Jacob sends Joseph to find his brothers who are looking after their father’s flocks in Shechem. When he finds them, they are in an even more isolated area, with no one else around. Their envy gets the better of them and they seize the opportunity to get rid of this annoying young brother. There are actually two accounts of what happens present in the final story, somewhat awkwardly woven together. The first has the brothers plotting to kill Joseph and then throwing him into a pit. They will tell Jacob a wild animal has eaten Joseph. This plot is foiled by the eldest brother Reuben, who persuades them not to kill Joseph, but to just leave him in the pit. The narrator says Reuben intended to come back later and rescue his brother. So when Joseph arrived, they threw him into the pit and left him there. Then comes the second story. As the brothers were eating (and Reuben was presumably absent) Judah persuades them not to kill Joseph, but to sell him to some Midianite traders. So they sell him for twenty pieces of silver.
The ambiguity in the story has naturally led to explanations of two versions having been combined. But another explanation of how to read the final narrative may have weight. Later in the story when Joseph meets his brothers again in Egypt and reveals his identity to them he says: ‘Now it was not you who sent me here, but God’ (Gen 45:8). It could be, as some scholars have suggested, that the blurring of events in terms of how Joseph reached Egypt in a state of slavery, serves to prepare for the later point that there has been a divine agency at work here, albeit behind the scenes. In the end the means of transport is not as important as understanding Joseph’s slide into slavery and servitude as the prelude to his later rise to power. The latter is made all the more dramatic.

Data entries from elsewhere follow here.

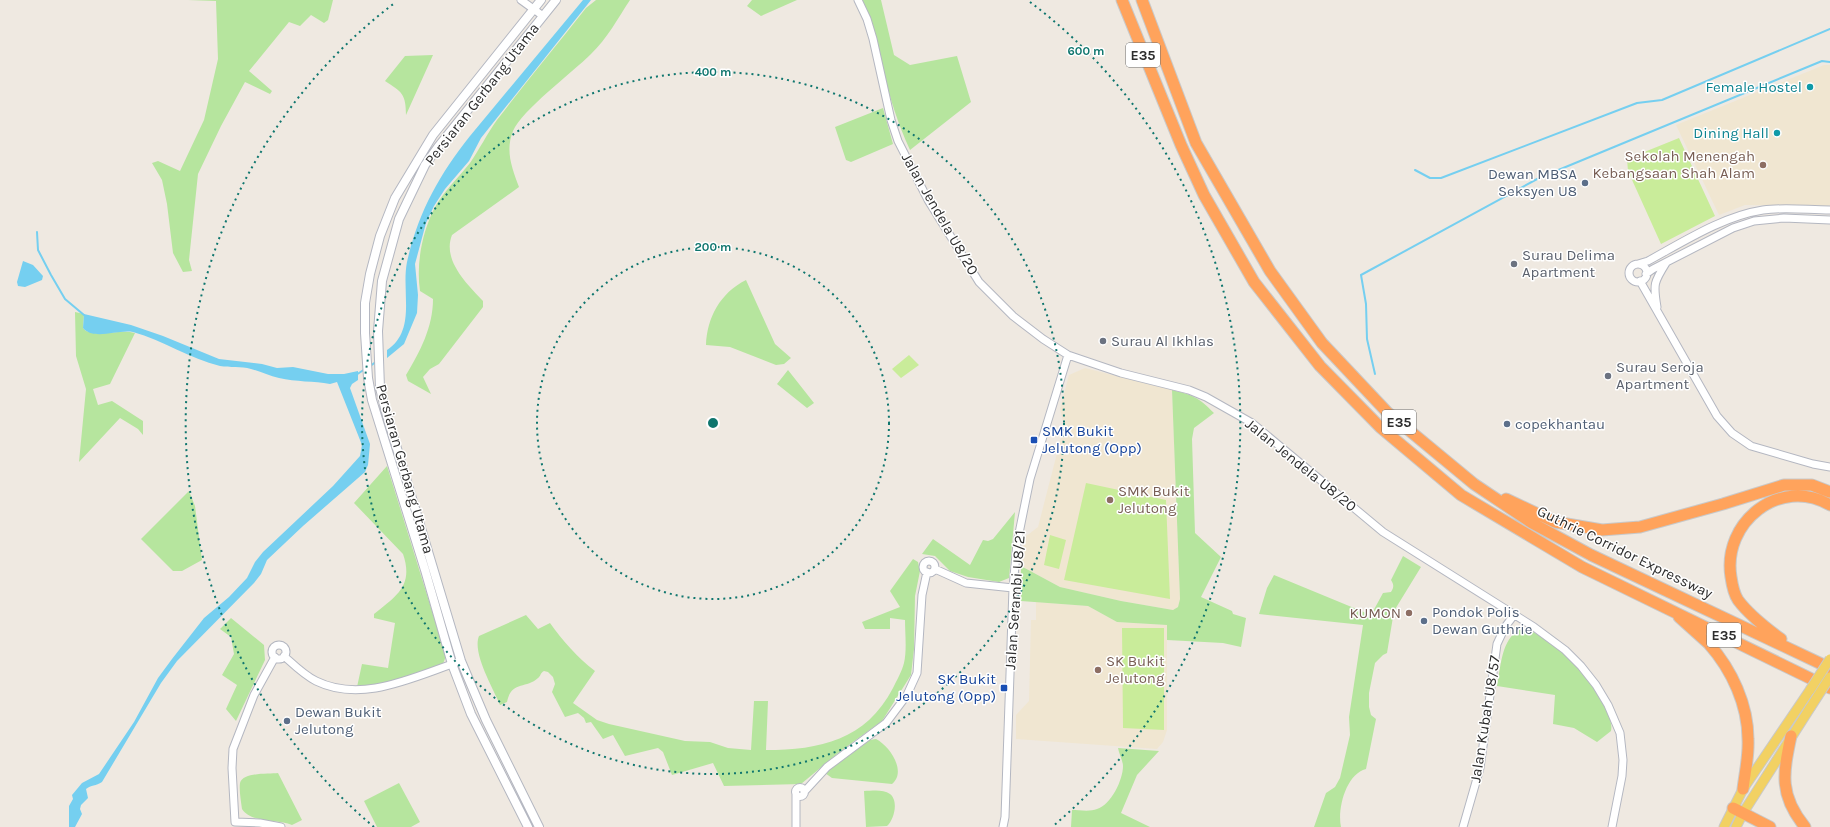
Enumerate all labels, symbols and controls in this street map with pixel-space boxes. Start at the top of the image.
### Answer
street label: Persiaran Gerbang Utama [421,19,543,169]
road number: E35 [1126,43,1160,67]
text: 600 m [1068,44,1104,58]
text: 400 m [695,65,731,79]
place label: Female Hostel [1705,78,1802,96]
marker: Female Hostel [1805,82,1815,92]
place label: Dining Hall [1693,124,1769,142]
marker: Dining Hall [1772,128,1782,138]
place label: Sekolah Menengah Kebangsaan Shah Alam [1592,147,1755,182]
street label: Jalan Jendela U8/20 [898,150,982,278]
marker: Sekolah Menengah Kebangsaan Shah Alam [1758,160,1768,170]
place label: Dewan MBSA Seksyen U8 [1488,165,1577,200]
marker: Dewan MBSA Seksyen U8 [1580,178,1590,188]
text: 200 m [695,240,731,254]
place label: Surau Delima Apartment [1522,246,1615,281]
marker: Surau Delima Apartment [1509,259,1519,269]
place label: Surau Al Ikhlas [1111,332,1214,350]
marker: Surau Al Ikhlas [1098,336,1108,346]
place label: Surau Seroja Apartment [1616,358,1704,393]
marker: Surau Seroja Apartment [1603,371,1613,381]
street label: Persiaran Gerbang Utama [372,382,438,556]
road number: E35 [1382,410,1416,434]
street label: Jalan Jendela U8/20 [1242,415,1360,515]
place label: copekhantau [1515,415,1605,433]
centre of rings [706,416,720,430]
marker: copekhantau [1502,419,1512,429]
place label: SMK Bukit Jelutong (Opp) [1042,422,1142,457]
marker: SMK Bukit Jelutong (Opp) [1029,435,1039,445]
place label: SMK Bukit Jelutong [1118,482,1190,517]
marker: SMK Bukit Jelutong [1105,495,1115,505]
street label: Guthrie Corridor Expressway [1534,502,1716,602]
street label: Jalan Serambi U8/21 [1001,530,1029,670]
place label: Pondok Polis Dewan Guthrie [1432,603,1532,638]
place label: KUMON [1349,604,1401,622]
marker: KUMON [1404,608,1414,618]
marker: Pondok Polis Dewan Guthrie [1419,616,1429,626]
road number: E35 [1707,623,1741,647]
place label: SK Bukit Jelutong [1106,652,1165,687]
street label: Jalan Kubah U8/57 [1466,654,1504,784]
marker: SK Bukit Jelutong [1093,665,1103,675]
place label: SK Bukit Jelutong (Opp) [896,670,996,705]
marker: SK Bukit Jelutong (Opp) [999,683,1009,693]
place label: Dewan Bukit Jelutong [295,703,382,738]
marker: Dewan Bukit Jelutong [282,716,292,726]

This is where today’s reading ends, with Joseph sold into Egypt. We have heard enough about Jacob’s twelve sons to know that they have inherited some of their father’s character faults – deception of an aging father for gain is no more beyond these brothers than it was beyond their father himself (cf. Genesis 27). There is a great deal of irony here. Moreover, the theme of the younger surpassing the older is again apparent – prefigured in Jacob’s favouritism here but to be demonstrated more fully later in Joseph’s rise to power in Egypt. Somewhat amazingly God persists with this less than ideal crowd. Now, however, it seems that family themes are becoming national ones too.
The great saga will continue, moving the story of the twelve tribes into Egypt. The writers mean to show the divine purpose in Israel’s movement into Egypt. It is from there that God’s purpose for them will be fulfilled. On God’s command Jacob will take his descendants into Egypt, where they will meet the God who will redeem them, restore them, and give to them the promised land. Through the many twists and turns in their history, and their perilous journey through the wilderness, they will find that God remains with them. This persistent presence is not the result of any righteousness on this family’s part. We have abundant evidence of their less than righteous behaviour in both the Jacob and Joseph stories. It is solely at the prerogative of the one who makes the promise that it will be fulfilled.